I will now attempt to demonstrate my claim on something that I was translating today. Here is a very simple sentence from a Japanese patent application claim:
“以上の工程を 含む半 導 体装 置の 型 造 方法であり 、 酸化等の 然処理によるゲート 電 極 配 線の表質の問 題がなくなり安定し た半 導体装 置を 提 供 で き る”.
which says something like this:
“A method for manufacturing a semiconductor device including the stages mentioned above, which makes it possible to provide a stable semiconductor device, free of electrode gate wiring problems due to thermal processing with oxidizing, etc”.
was translated by GoogleTranslate as follows:
“Ri Oh semi-conductive KaradaSo location of the type production method, including the above steps, a deer semi-conductor equipment table quality problems of the gate electrode wiring that I have such clauses were Na Ri stability in processes such as oxidation ∎ You can in the provision”
GoogleTranslate and other machine translation programs will generally do a much better job than what we see above, especially with European languages. (Except when they don’t, of course.)
But one big problem with translation of patents is that many older patent applications exist only as a PDF file that must be first converted to a digital form. The conversion in itself is not a problem and there are many software packages that can be used for this purpose. But because some of the characters in Japanese or other languages will be invariably misread by the software if we are talking about older documents, erroneous characters are introduced into the converted digital file, which will then make it impossible for the machine translation software to interpret such a file so that it would make sense at least on some level.
Even when the conversion from PDF to a digital file is perfect, as is the case in the two lines of Japanese text above, if you take a closer look at these two lines in Japanese, you will see that the spacing between the characters is not perfectly uniform. This is not a problem for human eyes, but a huge, perhaps insolvable problem for a scanner. A small irregularity (lack of perfectly uniform spacing), combined with the fact that there are no spaces between Japanese words (Japanesetextiswrittenlikethis), will thus result in completely useless machine translation, such as the pseudo-translation above.
The translation agencies who describe in almost adulatory language the nifty language technology tools that they are trying to sell to new customers live in a universe that does not seem to have anything in common with the real world in which translators must translate real documents, namely in such a way so that the goal of the translation would be met – or at least so that these documents would make sense in another language.

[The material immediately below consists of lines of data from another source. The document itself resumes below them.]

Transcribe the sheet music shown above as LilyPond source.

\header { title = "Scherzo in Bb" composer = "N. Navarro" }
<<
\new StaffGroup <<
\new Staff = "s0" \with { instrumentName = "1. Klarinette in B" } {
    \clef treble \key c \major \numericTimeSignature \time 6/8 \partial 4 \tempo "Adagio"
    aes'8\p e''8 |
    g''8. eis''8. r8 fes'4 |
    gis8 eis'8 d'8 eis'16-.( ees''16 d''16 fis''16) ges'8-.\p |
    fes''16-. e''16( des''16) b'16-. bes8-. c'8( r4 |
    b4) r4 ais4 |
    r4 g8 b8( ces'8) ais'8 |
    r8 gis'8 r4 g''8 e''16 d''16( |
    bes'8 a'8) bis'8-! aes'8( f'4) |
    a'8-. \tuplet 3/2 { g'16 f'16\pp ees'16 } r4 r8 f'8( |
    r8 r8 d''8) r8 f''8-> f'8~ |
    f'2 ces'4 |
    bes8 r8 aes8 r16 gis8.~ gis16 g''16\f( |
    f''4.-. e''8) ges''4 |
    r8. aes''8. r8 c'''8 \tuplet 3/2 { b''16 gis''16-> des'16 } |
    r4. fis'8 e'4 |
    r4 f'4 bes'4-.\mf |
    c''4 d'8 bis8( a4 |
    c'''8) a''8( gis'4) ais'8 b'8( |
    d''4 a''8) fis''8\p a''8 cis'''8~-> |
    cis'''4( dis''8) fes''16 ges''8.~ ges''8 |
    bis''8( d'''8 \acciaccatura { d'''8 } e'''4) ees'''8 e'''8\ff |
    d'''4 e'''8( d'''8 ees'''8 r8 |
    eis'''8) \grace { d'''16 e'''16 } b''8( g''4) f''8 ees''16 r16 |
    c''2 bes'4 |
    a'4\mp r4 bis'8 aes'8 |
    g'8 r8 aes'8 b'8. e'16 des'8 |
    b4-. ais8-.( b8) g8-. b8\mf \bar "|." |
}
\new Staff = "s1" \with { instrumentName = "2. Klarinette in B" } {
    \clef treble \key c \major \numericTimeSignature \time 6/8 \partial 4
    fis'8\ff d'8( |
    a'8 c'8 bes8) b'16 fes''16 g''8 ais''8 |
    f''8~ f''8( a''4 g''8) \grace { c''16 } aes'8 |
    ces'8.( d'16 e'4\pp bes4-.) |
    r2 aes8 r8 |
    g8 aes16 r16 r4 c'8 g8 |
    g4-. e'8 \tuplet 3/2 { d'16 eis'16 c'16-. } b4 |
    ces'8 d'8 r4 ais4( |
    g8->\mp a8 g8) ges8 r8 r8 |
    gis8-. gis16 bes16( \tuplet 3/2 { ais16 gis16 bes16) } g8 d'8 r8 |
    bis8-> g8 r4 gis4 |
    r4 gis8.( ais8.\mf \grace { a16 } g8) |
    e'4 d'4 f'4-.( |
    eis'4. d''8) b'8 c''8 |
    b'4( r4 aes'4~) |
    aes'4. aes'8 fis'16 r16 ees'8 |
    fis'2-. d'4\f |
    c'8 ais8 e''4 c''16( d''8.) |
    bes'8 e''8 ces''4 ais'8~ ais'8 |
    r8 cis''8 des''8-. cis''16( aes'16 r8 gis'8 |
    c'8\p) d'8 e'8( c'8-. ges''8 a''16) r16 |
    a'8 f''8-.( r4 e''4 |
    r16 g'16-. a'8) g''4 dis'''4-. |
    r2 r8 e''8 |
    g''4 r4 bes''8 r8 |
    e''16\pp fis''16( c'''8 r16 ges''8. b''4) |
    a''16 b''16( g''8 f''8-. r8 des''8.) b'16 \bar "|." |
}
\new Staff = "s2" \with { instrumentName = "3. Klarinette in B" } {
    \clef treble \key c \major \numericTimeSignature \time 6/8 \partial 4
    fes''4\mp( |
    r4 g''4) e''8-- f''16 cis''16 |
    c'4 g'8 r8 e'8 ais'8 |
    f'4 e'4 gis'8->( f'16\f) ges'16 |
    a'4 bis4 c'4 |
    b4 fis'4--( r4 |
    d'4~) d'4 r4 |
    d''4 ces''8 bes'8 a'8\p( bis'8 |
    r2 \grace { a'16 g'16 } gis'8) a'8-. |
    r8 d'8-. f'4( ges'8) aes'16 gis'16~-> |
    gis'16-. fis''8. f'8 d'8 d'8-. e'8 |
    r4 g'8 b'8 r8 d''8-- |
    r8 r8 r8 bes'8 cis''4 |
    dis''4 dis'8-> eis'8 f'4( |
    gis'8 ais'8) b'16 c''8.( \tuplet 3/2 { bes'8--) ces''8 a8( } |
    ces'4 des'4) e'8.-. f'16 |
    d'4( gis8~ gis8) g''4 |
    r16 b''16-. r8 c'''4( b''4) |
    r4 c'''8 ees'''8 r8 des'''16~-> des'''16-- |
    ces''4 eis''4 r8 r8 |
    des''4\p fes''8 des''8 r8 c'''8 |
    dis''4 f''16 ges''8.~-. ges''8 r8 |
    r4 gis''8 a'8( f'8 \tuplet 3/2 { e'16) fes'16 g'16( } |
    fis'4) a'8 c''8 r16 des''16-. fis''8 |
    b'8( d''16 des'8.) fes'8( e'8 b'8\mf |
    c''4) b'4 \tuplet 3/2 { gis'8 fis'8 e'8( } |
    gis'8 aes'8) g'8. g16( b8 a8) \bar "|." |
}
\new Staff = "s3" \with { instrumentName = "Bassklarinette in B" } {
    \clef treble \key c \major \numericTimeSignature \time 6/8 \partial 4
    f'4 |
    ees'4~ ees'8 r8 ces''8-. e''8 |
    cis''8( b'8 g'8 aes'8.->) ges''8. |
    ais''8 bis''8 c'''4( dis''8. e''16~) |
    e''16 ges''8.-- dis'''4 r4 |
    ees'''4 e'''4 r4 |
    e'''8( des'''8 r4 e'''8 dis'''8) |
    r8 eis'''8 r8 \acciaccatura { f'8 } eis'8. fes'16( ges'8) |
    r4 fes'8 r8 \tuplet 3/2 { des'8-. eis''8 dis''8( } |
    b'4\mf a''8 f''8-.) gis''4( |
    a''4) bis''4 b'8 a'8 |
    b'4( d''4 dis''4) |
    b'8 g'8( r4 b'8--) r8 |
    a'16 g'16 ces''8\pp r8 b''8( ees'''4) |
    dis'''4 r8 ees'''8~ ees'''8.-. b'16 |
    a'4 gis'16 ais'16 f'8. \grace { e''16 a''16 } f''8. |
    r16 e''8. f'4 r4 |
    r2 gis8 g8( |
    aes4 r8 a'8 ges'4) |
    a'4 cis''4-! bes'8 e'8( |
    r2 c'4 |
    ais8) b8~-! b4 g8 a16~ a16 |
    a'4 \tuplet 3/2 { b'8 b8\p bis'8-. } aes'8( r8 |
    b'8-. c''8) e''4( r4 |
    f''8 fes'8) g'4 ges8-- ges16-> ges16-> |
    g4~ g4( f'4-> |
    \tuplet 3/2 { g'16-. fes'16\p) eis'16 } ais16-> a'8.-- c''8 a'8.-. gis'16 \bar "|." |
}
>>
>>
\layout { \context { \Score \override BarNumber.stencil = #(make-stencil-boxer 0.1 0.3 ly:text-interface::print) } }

They have created a special world for a new kind of “translation industry”, or language conversion industry, a world in which “enterprise-grade translation management platform is integrated with the version control systems developers use to manage their product strings, including Git, Mercurial, Subversion and CVS, optimizes product internationalization and accelerates product release cycles, allowing companies to increase user engagement and satisfaction by providing a localized web, desktop or mobile app experience”.
This fabulous new world has almost nothing to do with translation, or maybe a little bit, since in the end the cloud workers (also referred to as clown workers), whoever they are and wherever they may be hiding, must be ultimately unleashed to “translate the corpus” from one language to another, or probably to many other languages, (to the extent permitted by the new technology).
Personally, if I were running an innovative language conversion enterprise, I would make sure to specialize only in translation into languages that my customers do not understand.